As the breastfeeding relationship got easier it, it also got trickier. First she was a tiny little baby and then she suddenly turned into someone with a horrendous appetite for breastmilk that she refuses to detach from my wife’s areola. To my knowledge, that was the growth spurt when she turned into a very fat baby. From a well-behaved breastfeeder, she turned into a gymnast. She breastfeeds at different indescribable acrobatic positions. Each stage was always a challenge but each stage has also its rewards. Because of my support and my encouragement, my wife has successfully breastfed our two daughters for five years and counting. We are truly a breastfeeding family- a triad: father-mother-children! Fathers should never underestimate themselves. Their attitudes will either make or break the breastfeeding relationship.

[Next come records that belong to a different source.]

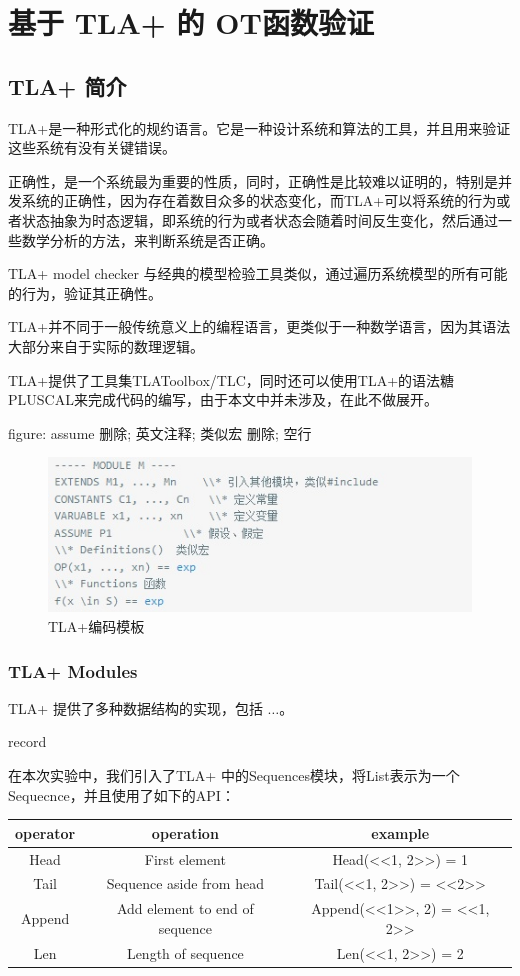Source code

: \chapter{基于 TLA+ 的 OT函数验证} 
\section{TLA+ 简介}
\par TLA+是一种形式化的规约语言。它是一种设计系统和算法的工具，并且用来验证这些系统有没有关键错误。
\par 正确性，是一个系统最为重要的性质，同时，正确性是比较难以证明的，特别是并发系统的正确性，因为存在着数目众多的状态变化，而TLA+可以将系统的行为或者状态抽象为时态逻辑，即系统的行为或者状态会随着时间反生变化，然后通过一些数学分析的方法，来判断系统是否正确。

TLA+ model checker 与经典的模型检验工具类似，通过遍历系统模型的所有可能的行为，验证其正确性。

\par TLA+并不同于一般传统意义上的编程语言，更类似于一种数学语言，因为其语法大部分来自于实际的数理逻辑。
\par TLA+提供了工具集TLAToolbox/TLC，同时还可以使用TLA+的语法糖PLUSCAL来完成代码的编写，由于本文中并未涉及，在此不做展开。

figure: assume 删除; 英文注释; 类似宏 删除; 空行

\begin{figure}
\centering
\includegraphics{figures/module.jpg}
\caption{TLA+编码模板}
\label{fig:graph}
\end{figure}

\subsection{TLA+ Modules}
TLA+ 提供了多种数据结构的实现，包括 $\dots$。

record

在本次实验中，我们引入了TLA+ 中的Sequences模块，将List表示为一个Sequecnce，并且使用了如下的API：\\
\begin{tabular}{ccc}
\hline
operator& operation& example \\
\hline  
 Head& First element &Head(<<1, 2>>) = 1\\
 Tail& Sequence aside from head &Tail(<<1, 2>>) = <<2>>\\
 Append& Add element to end of sequence &Append(<<1>>, 2) = <<1, 2>>\\ 
 Len& Length of sequence &Len(<<1, 2>>) = 2\\
\hline %
\end{tabular}

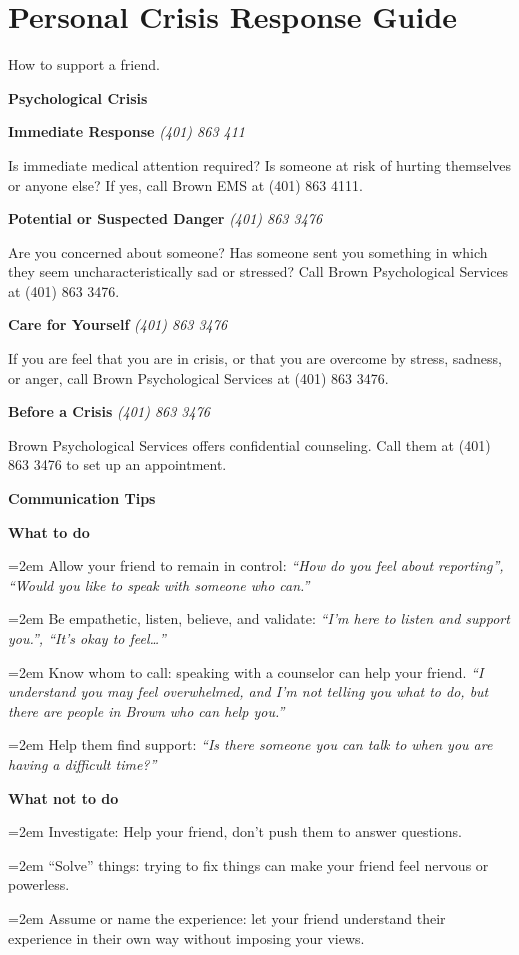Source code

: \documentclass[letterpaper,10pt]{report}
\newcommand{\tosay}[1]{\textit{#1}}
\newcommand{\situation}[4]{

\parbox{\columnwidth}{
\textbf{#1} \hspace{\fill} \textit{#2} 


#3 \ifthenelse{\isempty{#4}}{}{\\ \tosay{#4}}
\vspace{6pt}}}
\newcommand{\tip}[1]{

\hangindent=2em\hangafter=1 
#1}
\newcommand{\type}[1]{\parbox{\columnwidth}{\large\textbf{#1}}}
\begin{document}
\setlength{\columnsep}{0.5in}
\section*{\centering Personal Crisis Response Guide} 
\begin{center}How to support a friend.\end{center} 
\begin{multicols}{2}
\begin{spacing}{1.15}
\type{Psychological Crisis}

\situation{Immediate Response}{(401) 863 411}{Is immediate medical attention required? Is someone at risk of hurting themselves or anyone else? If yes, call Brown EMS at (401) 863 4111.}{}

\situation{Potential or Suspected Danger}{(401) 863 3476} {Are you concerned about someone? Has someone sent you something in which they seem uncharacteristically sad or stressed? Call Brown Psychological Services at (401) 863 3476.}{}

\situation{Care for Yourself}{(401) 863 3476} { If you are feel that you are in crisis, or that you are overcome by stress, sadness, or anger, call Brown Psychological Services at (401) 863 3476.}{}

\situation{Before a Crisis}{(401) 863 3476} {Brown Psychological Services offers confidential counseling. Call them at (401) 863 3476 to set up an appointment.}{}

\type{Communication Tips}

\situation {What to do} {} {
  \tip{Allow your friend to remain in control: \tosay{``How do you feel about reporting'', ``Would you like to speak with someone who can.''}}
  \tip{Be empathetic, listen, believe, and validate: \tosay{``I'm here to listen and support you.'', ``It's okay to feel\ldots''}}
  \tip{Know whom to call: speaking with a counselor can help your friend. \tosay{``I understand you may feel overwhelmed, and I'm not telling you what to do, but there are people in Brown who can help you.''}}
  \tip{Help them find support: \tosay{``Is there someone you can talk to when you are having a difficult time?''}}
}{}


\situation {What not to do}{}{
  \tip{Investigate: Help your friend, don't push them to answer questions.}
  \tip{``Solve'' things: trying to fix things can make your friend feel nervous or powerless.}
  \tip{Assume or name the experience: let your friend understand their experience in their own way without imposing your views.}
}{}


\end{spacing}
\end{multicols}
\end{document}
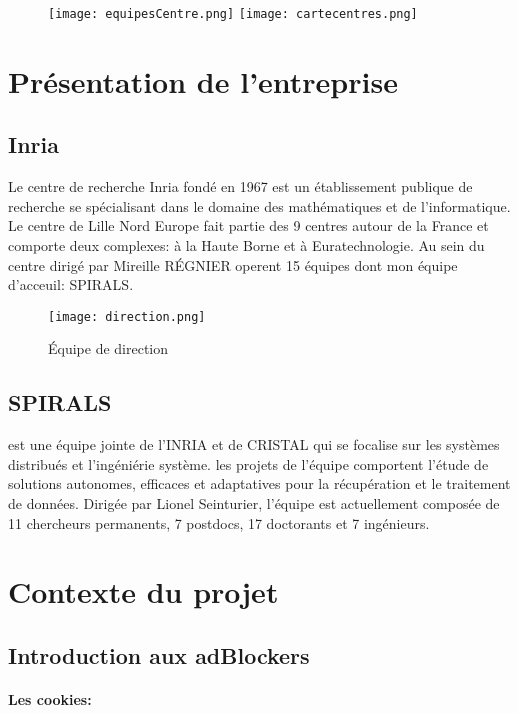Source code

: \documentclass[oneside,a4paper,12pt]{article}
\begin{document}
\begin{figure}[h]
	\centering
	\texttt{[image: equipesCentre.png]}
	\texttt{[image: cartecentres.png]}
\end{figure}

\section{Présentation de l'entreprise} \label{PresentationInria}

\subsection{Inria}
Le centre de recherche Inria fondé en 1967 est un établissement publique de recherche se spécialisant dans le domaine des mathématiques et de l'informatique.\\ 
Le centre de Lille Nord Europe fait partie des 9 centres autour de la France et comporte deux complexes: à la Haute Borne et à Euratechnologie. 
Au sein du centre dirigé par Mireille R\'EGNIER operent 15 équipes dont mon équipe d'acceuil: SPIRALS. 

\begin{figure}[h]
	\centering
	\texttt{[image: direction.png]}
	\caption{\'Equipe de direction}
\end{figure}

\subsection{SPIRALS} est une équipe jointe de l'INRIA et de CRISTAL qui se focalise sur les systèmes distribués et l'ingéniérie système. les projets de l'équipe comportent l'étude de solutions autonomes, efficaces et adaptatives pour la récupération et le traitement de données. Dirigée par Lionel Seinturier, l'équipe est actuellement composée de 11 chercheurs permanents, 7 postdocs, 17 doctorants et 7 ingénieurs.

\newpage

\section{Contexte du projet}
\subsection{Introduction aux adBlockers}\label{Intro:adblock}

\paragraph*{Les cookies:}
\end{document}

You always reap more than you’ve sown. My daughters are very attached to me. We love spending our Sundays playing at UP sunken garden. During playtime, they would prefer me over their mom because they like rumble and tumble. Unlike my colleagues who are always taking emergency leaves to bring their children to the doctors, my daughters’ immunity is in tiptop shape. They’re very easy to teach and quite smart as I might add. My vows of marriage were strengthened through breastfeeding. Through thick and thin, I was there to support my wife, loving her in so many different ways.
As a breastfeeding father for more than five years, I can say that I now belong to the upper managerial position.